Blast from the Past: Top Gun Viewed Now by Experienced Eyes
O-M-G, the other day I caught the tail end of the film Top Gun. Now, like all the other twits in the late 80s I did, most likely, pay to see this movie at the theater or perhaps suffered through an insufferable date with a male in order to see it. I don’t remember specifically. I do remember suffering through a date and going to Hot Shots, a parody of Top Gun. Nothing like sitting through a movie with characters named Pete “Dead Meat” Thompson and Jim “Wash-Out” Pfaffenbach with a creep that you suddenly realize after examining his public mannerism that you loathe.
Anyway, in the Top Gun 1986 viewing, I remember sulky Maverick (Tom Cruise) on his little motorcycle riding around angry and all maverick-ly like, and I remember how he uses the same weak ass song in bars to attract women (“You’ve Lost That Lovin’ Feelin”), and I remember how shockingly overly sexualized Kelly McGillis’s character, Charlie is, and, the dues ex machina technique employed that makes her his instructor.
What I don’t remember about Top Gun is all the male homoeroticism. At the time, those homosexual innuendos went right over my “men love me for me” pretty little head. The other day I picked up watching at the point where there is a bunch of men gathered around a swimming pool and Maverick is MIA as “Iceman” Kazansky (Val Kilmer) (Is the name Kazansky some type of Cold War bullshit implication to invoke a good vs. evil stand off?) is receiving a Top Dick award. I assume Maverick did not get the award because he psyches out after his partner Goose’s death. Heterosexual men can go back to work after their wives and/or children are murdered or died unexpectedly without missing a beat, but let their male work-partner die and it is all choked up city. He rallies his courage though and shows up and congratulates the Iceman.

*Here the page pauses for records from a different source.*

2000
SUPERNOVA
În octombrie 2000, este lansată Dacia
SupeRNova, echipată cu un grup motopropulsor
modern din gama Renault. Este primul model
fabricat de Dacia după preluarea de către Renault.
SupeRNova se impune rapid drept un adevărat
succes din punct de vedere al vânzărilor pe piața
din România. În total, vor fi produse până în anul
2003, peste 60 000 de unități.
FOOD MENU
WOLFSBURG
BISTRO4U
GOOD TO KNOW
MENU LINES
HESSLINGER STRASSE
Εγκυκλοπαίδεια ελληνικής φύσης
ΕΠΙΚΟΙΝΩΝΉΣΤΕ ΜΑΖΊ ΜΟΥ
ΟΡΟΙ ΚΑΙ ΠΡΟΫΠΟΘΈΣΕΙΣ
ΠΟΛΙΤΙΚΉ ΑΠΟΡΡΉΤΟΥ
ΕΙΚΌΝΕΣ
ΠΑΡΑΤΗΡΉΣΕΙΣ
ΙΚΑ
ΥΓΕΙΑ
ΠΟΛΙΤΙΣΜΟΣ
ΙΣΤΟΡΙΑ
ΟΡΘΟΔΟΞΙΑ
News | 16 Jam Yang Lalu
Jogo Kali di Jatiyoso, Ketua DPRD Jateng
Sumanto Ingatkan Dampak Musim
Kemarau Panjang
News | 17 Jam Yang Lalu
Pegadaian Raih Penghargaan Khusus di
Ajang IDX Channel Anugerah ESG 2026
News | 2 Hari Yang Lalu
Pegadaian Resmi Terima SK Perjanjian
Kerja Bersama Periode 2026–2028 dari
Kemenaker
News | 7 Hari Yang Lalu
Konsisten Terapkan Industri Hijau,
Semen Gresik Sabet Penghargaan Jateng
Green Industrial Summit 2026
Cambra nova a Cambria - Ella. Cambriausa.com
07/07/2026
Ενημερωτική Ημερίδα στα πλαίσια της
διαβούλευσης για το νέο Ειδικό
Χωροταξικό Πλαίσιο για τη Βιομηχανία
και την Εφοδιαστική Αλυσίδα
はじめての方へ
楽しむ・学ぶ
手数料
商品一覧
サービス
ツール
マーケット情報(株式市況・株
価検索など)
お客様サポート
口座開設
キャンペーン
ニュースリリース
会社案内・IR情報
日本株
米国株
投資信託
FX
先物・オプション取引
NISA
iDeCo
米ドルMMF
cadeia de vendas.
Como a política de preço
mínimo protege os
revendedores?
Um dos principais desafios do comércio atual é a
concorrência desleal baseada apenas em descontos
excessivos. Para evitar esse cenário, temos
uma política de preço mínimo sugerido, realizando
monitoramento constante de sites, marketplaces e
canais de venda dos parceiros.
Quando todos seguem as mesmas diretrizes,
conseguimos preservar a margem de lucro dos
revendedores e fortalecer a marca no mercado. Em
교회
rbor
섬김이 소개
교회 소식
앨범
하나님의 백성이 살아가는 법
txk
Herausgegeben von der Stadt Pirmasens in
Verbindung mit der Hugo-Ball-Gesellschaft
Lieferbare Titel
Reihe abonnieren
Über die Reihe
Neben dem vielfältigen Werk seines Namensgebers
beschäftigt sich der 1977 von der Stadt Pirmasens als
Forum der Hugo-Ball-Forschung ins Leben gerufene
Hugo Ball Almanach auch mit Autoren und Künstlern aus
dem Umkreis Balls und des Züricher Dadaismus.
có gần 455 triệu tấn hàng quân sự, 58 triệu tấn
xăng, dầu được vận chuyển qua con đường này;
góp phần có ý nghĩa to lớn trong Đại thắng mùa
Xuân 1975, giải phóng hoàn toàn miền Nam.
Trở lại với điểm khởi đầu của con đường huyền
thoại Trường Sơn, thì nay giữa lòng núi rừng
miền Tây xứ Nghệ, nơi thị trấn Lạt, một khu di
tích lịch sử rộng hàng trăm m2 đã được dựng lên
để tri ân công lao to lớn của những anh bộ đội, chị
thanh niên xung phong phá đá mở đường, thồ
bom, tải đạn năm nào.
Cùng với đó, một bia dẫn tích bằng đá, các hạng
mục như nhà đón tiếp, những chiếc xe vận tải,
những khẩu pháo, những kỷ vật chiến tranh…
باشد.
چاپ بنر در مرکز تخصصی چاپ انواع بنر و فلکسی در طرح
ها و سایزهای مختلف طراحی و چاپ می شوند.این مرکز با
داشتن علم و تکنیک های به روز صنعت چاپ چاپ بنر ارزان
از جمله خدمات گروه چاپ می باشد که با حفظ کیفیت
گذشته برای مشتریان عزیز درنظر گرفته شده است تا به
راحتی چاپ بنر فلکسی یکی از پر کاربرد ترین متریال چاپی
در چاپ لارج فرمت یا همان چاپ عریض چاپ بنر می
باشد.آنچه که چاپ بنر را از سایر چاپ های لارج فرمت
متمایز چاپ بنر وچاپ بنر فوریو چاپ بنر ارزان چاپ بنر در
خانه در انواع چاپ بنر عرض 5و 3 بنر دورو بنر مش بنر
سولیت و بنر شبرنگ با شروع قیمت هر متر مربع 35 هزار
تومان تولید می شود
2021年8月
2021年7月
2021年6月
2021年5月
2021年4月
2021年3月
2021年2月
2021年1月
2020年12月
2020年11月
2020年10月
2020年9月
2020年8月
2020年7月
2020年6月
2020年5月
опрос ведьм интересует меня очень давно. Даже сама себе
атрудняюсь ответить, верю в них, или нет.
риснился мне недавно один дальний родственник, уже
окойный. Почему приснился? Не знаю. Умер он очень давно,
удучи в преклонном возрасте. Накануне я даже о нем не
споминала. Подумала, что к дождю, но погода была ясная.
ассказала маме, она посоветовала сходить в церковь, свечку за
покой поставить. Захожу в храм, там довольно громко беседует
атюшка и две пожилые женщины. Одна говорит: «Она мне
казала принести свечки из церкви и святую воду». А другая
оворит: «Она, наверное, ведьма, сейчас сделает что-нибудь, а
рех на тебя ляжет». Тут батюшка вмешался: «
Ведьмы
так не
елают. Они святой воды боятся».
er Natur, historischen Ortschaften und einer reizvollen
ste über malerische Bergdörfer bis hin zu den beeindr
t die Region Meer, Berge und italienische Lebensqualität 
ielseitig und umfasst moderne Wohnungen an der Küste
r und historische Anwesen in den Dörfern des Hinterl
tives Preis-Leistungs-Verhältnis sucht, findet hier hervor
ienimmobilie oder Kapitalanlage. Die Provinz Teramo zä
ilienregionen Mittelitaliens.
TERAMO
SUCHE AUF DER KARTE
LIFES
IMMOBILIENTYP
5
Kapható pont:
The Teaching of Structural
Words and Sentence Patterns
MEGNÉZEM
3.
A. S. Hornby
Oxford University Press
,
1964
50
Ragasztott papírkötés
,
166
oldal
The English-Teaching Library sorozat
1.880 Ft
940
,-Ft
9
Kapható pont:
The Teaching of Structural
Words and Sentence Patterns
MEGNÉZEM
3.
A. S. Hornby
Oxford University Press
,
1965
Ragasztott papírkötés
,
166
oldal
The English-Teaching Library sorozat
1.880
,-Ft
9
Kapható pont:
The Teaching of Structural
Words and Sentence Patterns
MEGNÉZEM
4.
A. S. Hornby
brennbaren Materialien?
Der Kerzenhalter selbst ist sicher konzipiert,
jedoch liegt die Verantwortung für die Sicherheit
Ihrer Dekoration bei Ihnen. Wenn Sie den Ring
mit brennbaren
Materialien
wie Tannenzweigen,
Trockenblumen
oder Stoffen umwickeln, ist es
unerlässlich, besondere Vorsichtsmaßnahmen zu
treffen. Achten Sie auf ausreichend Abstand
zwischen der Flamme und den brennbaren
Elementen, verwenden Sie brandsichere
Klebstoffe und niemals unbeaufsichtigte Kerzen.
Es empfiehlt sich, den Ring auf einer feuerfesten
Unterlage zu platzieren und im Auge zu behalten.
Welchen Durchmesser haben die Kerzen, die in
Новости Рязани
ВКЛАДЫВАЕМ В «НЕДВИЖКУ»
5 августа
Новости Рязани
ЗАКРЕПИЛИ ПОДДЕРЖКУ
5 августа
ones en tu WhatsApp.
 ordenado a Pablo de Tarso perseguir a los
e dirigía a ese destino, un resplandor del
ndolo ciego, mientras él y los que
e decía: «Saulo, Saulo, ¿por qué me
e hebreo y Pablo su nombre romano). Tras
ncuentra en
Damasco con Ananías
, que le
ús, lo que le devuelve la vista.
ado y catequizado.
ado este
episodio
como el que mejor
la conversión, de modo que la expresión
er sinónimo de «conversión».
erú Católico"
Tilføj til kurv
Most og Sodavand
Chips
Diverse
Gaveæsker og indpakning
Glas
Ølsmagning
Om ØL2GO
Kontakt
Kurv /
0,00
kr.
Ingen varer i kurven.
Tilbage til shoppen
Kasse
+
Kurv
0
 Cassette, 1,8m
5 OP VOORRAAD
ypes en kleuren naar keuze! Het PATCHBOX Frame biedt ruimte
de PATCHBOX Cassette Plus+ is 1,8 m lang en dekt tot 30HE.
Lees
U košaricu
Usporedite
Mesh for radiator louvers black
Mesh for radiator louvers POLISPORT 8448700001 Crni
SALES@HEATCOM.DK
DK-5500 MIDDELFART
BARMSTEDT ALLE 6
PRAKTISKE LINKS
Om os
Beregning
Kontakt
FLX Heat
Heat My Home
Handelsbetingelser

There are quite a few shower scenes. Heterosexual women are tricked into believing those shower scenes are gratuitous gifts for their viewing pleasure, hence, all the falsely directed publicity photos (see below) of Tom Cruise and Kelly McGillis. That’s the hook in order to get money from heterosexual women.
When instead, the above advertising shot is just a subversive device to hide what is really going on. The below photo is a more accurate representation.
What is really going on is, a socially acceptable framing for heterosexual men that affords them an outlet that provides homoerotic fulfillment while maintaining hetero-patriarchal status without impunity. Not that I am implying he should be punished for desiring homosexuality. However, he should be honest with himself and live as a homosexual and leave women alone instead of participating in a collective charade that perpetuates misogyny.
The homoeroticism is thick too. First, Maverick humbles himself and congratulates Kazansky for getting the Top Dick award. All the males around them see what a heartwarming male bonding moment it is and wish for similar orgasmic times. Yet, we are not done with the hook. All bases must be covered. Maverick is the hero of the movie and there is no way the hero can be humbled (dick de-rected) without his dick being re-rected. What better way to do this than have the Top Dick acknowledge that the second dick is greater or equal to himself, thus, the final fight scene.
Following the hero’s dick de-erecting scene, “Iceman, Hollywood, and Maverick are ordered to immediately report to Enterprise to deal with a ‘crisis situation’, providing air support for the rescue of a stricken communications ship that has drifted into hostile waters.”
What happens? Maverick saves the Iceman’s ass. Awwww. After the downing of a few billion dollar jets and fishing the “good guys” out of the ocean, (the film purposely shows that the good guys are able to eject prior to their jets exploding, whereas the bad guys are not so fortunate) everyone is back on the deck of the Enterprise, sort of like George Bush on whatever ship he was on, and Mission Accomplished is celebrated. Iceman tells Maverick that he is now fully erected. Incidentally, the original point of the mission before the bad guys in the Migs show up is to rescue the stricken communications ship. Does that even happen? While the pilots and the Enterprise crew are all on deck patting each other on the ass, where the hell is that stricken ship?
Of course now that Maverick’s dick is fully erected he chooses his next assignment to be back with Charlie. What a woman’s man. I mean a man’s-man woman’s man. Heterosexual women are so lucky.